Plain-text document sources ::
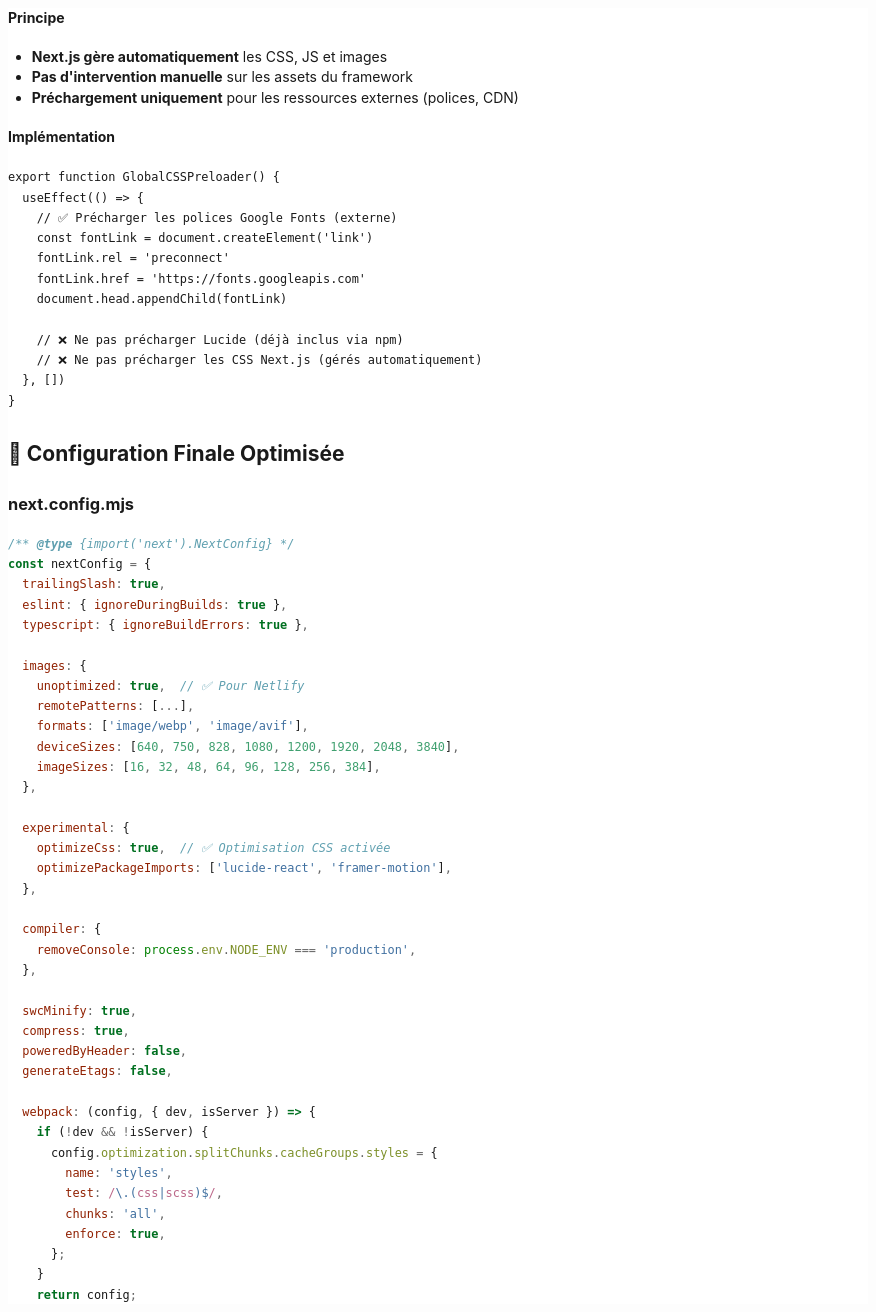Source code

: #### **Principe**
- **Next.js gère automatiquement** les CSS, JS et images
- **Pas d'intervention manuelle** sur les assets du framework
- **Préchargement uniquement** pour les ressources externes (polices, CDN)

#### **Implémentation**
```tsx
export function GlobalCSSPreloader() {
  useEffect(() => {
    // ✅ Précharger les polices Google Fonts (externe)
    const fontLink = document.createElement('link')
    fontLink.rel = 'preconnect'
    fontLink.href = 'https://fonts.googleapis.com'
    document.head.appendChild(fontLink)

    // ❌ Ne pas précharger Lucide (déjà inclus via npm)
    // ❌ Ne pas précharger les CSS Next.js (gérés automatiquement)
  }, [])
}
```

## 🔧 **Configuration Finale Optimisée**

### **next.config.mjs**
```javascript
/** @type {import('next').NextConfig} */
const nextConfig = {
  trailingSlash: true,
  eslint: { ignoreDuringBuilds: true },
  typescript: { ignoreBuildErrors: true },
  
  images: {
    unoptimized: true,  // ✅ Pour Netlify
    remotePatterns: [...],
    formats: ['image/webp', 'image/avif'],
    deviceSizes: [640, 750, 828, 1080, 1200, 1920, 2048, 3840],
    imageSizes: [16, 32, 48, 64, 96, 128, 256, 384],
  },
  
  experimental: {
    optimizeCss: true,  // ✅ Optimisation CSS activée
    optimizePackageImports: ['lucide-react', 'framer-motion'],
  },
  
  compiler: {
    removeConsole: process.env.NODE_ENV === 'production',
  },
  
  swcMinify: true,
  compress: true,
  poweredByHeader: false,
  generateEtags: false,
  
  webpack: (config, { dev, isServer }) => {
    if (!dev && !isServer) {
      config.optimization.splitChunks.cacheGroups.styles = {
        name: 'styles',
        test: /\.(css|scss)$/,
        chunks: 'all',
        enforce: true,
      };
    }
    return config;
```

* * *

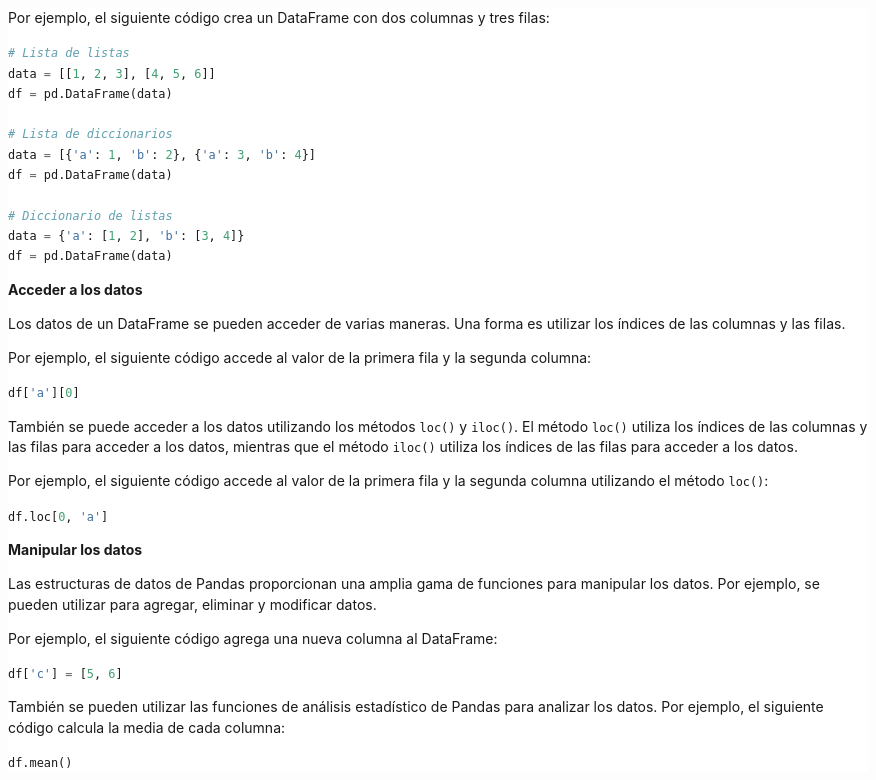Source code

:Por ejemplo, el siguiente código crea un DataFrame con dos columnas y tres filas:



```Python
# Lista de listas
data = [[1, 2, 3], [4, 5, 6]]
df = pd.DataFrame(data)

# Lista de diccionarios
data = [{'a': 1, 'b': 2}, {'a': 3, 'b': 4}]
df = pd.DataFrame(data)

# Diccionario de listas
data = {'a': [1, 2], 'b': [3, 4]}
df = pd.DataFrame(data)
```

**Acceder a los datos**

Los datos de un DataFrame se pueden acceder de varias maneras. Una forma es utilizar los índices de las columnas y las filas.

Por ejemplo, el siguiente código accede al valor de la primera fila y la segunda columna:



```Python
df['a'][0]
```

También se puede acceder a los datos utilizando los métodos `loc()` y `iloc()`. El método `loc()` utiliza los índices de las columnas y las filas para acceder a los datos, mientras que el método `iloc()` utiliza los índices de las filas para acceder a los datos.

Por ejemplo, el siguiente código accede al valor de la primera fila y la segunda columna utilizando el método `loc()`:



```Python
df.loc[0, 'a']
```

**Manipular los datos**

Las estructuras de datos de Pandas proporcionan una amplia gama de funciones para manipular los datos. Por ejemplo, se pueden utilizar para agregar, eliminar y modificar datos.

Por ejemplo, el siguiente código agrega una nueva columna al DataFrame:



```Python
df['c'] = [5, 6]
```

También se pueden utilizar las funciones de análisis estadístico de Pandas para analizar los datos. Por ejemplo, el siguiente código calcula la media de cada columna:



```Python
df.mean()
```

...

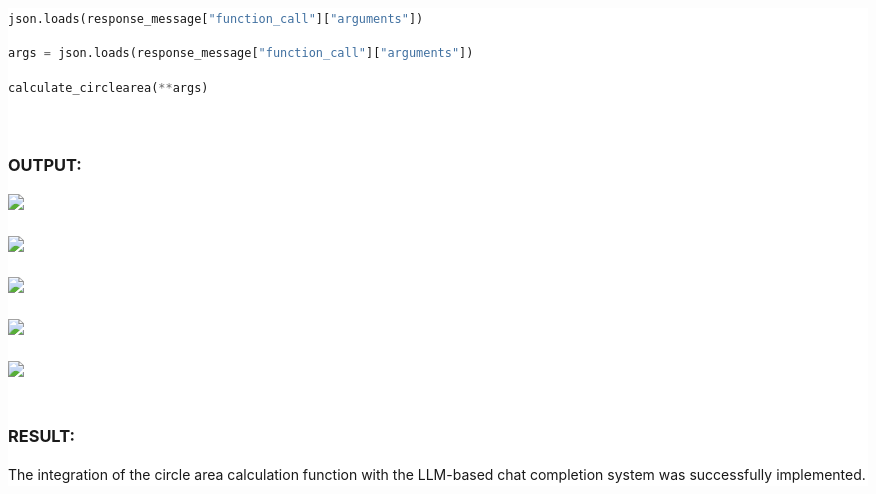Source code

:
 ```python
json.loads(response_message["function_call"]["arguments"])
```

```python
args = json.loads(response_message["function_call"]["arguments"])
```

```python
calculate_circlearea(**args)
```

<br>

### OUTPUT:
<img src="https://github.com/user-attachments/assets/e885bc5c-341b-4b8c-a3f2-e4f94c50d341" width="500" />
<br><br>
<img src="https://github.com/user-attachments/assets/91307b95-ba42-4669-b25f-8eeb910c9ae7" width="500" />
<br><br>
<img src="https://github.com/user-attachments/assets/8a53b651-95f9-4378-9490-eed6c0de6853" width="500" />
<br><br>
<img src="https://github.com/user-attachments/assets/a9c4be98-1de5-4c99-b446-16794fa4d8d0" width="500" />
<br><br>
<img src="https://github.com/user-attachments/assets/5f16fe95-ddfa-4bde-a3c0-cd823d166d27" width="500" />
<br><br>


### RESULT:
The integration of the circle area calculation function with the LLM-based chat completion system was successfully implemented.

Exercise description :: Each line of the entries above that contains "siguiente" must be copied into the answer.

Your solution ::
:Por ejemplo, el siguiente código crea un DataFrame con dos columnas y tres filas:
Por ejemplo, el siguiente código accede al valor de la primera fila y la segunda columna:
Por ejemplo, el siguiente código accede al valor de la primera fila y la segunda columna utilizando el método `loc()`:
Por ejemplo, el siguiente código agrega una nueva columna al DataFrame:
También se pueden utilizar las funciones de análisis estadístico de Pandas para analizar los datos. Por ejemplo, el siguiente código calcula la media de cada columna:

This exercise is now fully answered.